▸ Task directions
In full and unaltered, output the records below.

(Page-level text extractions)
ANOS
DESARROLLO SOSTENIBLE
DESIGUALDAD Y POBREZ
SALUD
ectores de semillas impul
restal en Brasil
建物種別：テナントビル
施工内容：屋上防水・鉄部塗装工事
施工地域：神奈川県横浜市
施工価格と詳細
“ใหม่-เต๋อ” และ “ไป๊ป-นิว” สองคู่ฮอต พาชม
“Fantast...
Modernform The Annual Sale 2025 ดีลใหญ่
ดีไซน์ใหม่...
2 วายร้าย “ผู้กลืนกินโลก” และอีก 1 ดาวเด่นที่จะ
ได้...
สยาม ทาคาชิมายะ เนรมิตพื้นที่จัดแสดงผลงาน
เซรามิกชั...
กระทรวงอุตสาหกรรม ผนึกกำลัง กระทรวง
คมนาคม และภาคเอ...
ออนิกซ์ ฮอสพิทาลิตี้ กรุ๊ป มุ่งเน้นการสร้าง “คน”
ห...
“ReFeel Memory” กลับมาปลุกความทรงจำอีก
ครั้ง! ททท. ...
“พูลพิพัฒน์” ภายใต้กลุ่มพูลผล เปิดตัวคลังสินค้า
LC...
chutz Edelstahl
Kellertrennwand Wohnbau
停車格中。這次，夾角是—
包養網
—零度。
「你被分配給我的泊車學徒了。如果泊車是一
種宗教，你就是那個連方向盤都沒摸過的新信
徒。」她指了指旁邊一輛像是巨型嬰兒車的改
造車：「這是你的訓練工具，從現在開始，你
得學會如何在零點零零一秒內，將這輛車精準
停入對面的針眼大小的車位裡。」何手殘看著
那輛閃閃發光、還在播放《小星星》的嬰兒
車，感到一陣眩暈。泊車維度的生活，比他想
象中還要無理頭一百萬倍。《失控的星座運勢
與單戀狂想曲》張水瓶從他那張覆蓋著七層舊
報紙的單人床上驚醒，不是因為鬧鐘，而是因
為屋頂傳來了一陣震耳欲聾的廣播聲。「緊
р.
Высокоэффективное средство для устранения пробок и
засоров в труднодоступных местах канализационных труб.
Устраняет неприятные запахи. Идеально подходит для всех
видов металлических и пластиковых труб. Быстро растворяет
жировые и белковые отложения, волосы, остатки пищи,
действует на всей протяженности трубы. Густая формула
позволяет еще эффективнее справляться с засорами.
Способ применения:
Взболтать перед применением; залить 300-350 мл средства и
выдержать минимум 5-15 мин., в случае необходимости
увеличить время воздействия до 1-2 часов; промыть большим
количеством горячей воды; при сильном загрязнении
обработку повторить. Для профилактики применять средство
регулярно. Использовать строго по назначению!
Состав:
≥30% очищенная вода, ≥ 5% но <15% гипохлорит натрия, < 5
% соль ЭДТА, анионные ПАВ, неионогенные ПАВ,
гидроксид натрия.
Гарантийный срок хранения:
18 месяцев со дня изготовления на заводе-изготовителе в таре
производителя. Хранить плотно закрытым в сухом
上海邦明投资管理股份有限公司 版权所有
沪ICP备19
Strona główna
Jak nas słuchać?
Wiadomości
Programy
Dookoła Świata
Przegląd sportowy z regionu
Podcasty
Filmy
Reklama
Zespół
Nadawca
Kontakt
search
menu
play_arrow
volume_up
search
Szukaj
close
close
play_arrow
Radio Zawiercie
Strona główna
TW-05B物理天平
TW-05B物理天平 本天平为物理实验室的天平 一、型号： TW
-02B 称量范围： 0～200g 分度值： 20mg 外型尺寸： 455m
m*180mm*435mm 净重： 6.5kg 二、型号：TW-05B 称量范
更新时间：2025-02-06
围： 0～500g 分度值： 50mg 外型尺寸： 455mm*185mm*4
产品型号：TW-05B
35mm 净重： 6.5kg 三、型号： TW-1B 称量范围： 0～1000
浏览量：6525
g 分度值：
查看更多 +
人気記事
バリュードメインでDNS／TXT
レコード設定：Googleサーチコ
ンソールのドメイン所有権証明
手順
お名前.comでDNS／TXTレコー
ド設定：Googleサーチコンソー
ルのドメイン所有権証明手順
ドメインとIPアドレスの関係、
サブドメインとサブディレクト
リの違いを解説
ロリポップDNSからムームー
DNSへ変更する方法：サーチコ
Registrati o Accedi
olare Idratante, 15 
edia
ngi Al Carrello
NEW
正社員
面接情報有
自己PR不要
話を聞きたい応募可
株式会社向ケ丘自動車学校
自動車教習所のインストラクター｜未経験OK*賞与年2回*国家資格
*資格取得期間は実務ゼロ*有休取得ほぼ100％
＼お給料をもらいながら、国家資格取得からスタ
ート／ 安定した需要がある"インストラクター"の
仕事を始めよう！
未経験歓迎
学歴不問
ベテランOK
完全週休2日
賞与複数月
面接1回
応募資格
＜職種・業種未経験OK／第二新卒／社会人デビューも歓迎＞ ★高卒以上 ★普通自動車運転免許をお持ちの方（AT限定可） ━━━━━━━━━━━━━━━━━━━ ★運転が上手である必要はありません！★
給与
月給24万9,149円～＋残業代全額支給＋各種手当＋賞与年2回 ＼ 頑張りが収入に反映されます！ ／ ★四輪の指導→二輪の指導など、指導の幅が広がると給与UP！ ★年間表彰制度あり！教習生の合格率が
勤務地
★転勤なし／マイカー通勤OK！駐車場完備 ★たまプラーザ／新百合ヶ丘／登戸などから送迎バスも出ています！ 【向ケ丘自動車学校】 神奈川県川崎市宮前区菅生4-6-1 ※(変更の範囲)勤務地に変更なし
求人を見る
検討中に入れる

▸ Task result
ANOS
DESARROLLO SOSTENIBLE
DESIGUALDAD Y POBREZ
SALUD
ectores de semillas impul
restal en Brasil
建物種別：テナントビル
施工内容：屋上防水・鉄部塗装工事
施工地域：神奈川県横浜市
施工価格と詳細
“ใหม่-เต๋อ” และ “ไป๊ป-นิว” สองคู่ฮอต พาชม
“Fantast...
Modernform The Annual Sale 2025 ดีลใหญ่
ดีไซน์ใหม่...
2 วายร้าย “ผู้กลืนกินโลก” และอีก 1 ดาวเด่นที่จะ
ได้...
สยาม ทาคาชิมายะ เนรมิตพื้นที่จัดแสดงผลงาน
เซรามิกชั...
กระทรวงอุตสาหกรรม ผนึกกำลัง กระทรวง
คมนาคม และภาคเอ...
ออนิกซ์ ฮอสพิทาลิตี้ กรุ๊ป มุ่งเน้นการสร้าง “คน”
ห...
“ReFeel Memory” กลับมาปลุกความทรงจำอีก
ครั้ง! ททท. ...
“พูลพิพัฒน์” ภายใต้กลุ่มพูลผล เปิดตัวคลังสินค้า
LC...
chutz Edelstahl
Kellertrennwand Wohnbau
停車格中。這次，夾角是—
包養網
—零度。
「你被分配給我的泊車學徒了。如果泊車是一
種宗教，你就是那個連方向盤都沒摸過的新信
徒。」她指了指旁邊一輛像是巨型嬰兒車的改
造車：「這是你的訓練工具，從現在開始，你
得學會如何在零點零零一秒內，將這輛車精準
停入對面的針眼大小的車位裡。」何手殘看著
那輛閃閃發光、還在播放《小星星》的嬰兒
車，感到一陣眩暈。泊車維度的生活，比他想
象中還要無理頭一百萬倍。《失控的星座運勢
與單戀狂想曲》張水瓶從他那張覆蓋著七層舊
報紙的單人床上驚醒，不是因為鬧鐘，而是因
為屋頂傳來了一陣震耳欲聾的廣播聲。「緊
р.
Высокоэффективное средство для устранения пробок и
засоров в труднодоступных местах канализационных труб.
Устраняет неприятные запахи. Идеально подходит для всех
видов металлических и пластиковых труб. Быстро растворяет
жировые и белковые отложения, волосы, остатки пищи,
действует на всей протяженности трубы. Густая формула
позволяет еще эффективнее справляться с засорами.
Способ применения:
Взболтать перед применением; залить 300-350 мл средства и
выдержать минимум 5-15 мин., в случае необходимости
увеличить время воздействия до 1-2 часов; промыть большим
количеством горячей воды; при сильном загрязнении
обработку повторить. Для профилактики применять средство
регулярно. Использовать строго по назначению!
Состав:
≥30% очищенная вода, ≥ 5% но <15% гипохлорит натрия, < 5
% соль ЭДТА, анионные ПАВ, неионогенные ПАВ,
гидроксид натрия.
Гарантийный срок хранения:
18 месяцев со дня изготовления на заводе-изготовителе в таре
производителя. Хранить плотно закрытым в сухом
上海邦明投资管理股份有限公司 版权所有
沪ICP备19
Strona główna
Jak nas słuchać?
Wiadomości
Programy
Dookoła Świata
Przegląd sportowy z regionu
Podcasty
Filmy
Reklama
Zespół
Nadawca
Kontakt
search
menu
play_arrow
volume_up
search
Szukaj
close
close
play_arrow
Radio Zawiercie
Strona główna
TW-05B物理天平
TW-05B物理天平 本天平为物理实验室的天平 一、型号： TW
-02B 称量范围： 0～200g 分度值： 20mg 外型尺寸： 455m
m*180mm*435mm 净重： 6.5kg 二、型号：TW-05B 称量范
更新时间：2025-02-06
围： 0～500g 分度值： 50mg 外型尺寸： 455mm*185mm*4
产品型号：TW-05B
35mm 净重： 6.5kg 三、型号： TW-1B 称量范围： 0～1000
浏览量：6525
g 分度值：
查看更多 +
人気記事
バリュードメインでDNS／TXT
レコード設定：Googleサーチコ
ンソールのドメイン所有権証明
手順
お名前.comでDNS／TXTレコー
ド設定：Googleサーチコンソー
ルのドメイン所有権証明手順
ドメインとIPアドレスの関係、
サブドメインとサブディレクト
リの違いを解説
ロリポップDNSからムームー
DNSへ変更する方法：サーチコ
Registrati o Accedi
olare Idratante, 15 
edia
ngi Al Carrello
NEW
正社員
面接情報有
自己PR不要
話を聞きたい応募可
株式会社向ケ丘自動車学校
自動車教習所のインストラクター｜未経験OK*賞与年2回*国家資格
*資格取得期間は実務ゼロ*有休取得ほぼ100％
＼お給料をもらいながら、国家資格取得からスタ
ート／ 安定した需要がある"インストラクター"の
仕事を始めよう！
未経験歓迎
学歴不問
ベテランOK
完全週休2日
賞与複数月
面接1回
応募資格
＜職種・業種未経験OK／第二新卒／社会人デビューも歓迎＞ ★高卒以上 ★普通自動車運転免許をお持ちの方（AT限定可） ━━━━━━━━━━━━━━━━━━━ ★運転が上手である必要はありません！★
給与
月給24万9,149円～＋残業代全額支給＋各種手当＋賞与年2回 ＼ 頑張りが収入に反映されます！ ／ ★四輪の指導→二輪の指導など、指導の幅が広がると給与UP！ ★年間表彰制度あり！教習生の合格率が
勤務地
★転勤なし／マイカー通勤OK！駐車場完備 ★たまプラーザ／新百合ヶ丘／登戸などから送迎バスも出ています！ 【向ケ丘自動車学校】 神奈川県川崎市宮前区菅生4-6-1 ※(変更の範囲)勤務地に変更なし
求人を見る
検討中に入れる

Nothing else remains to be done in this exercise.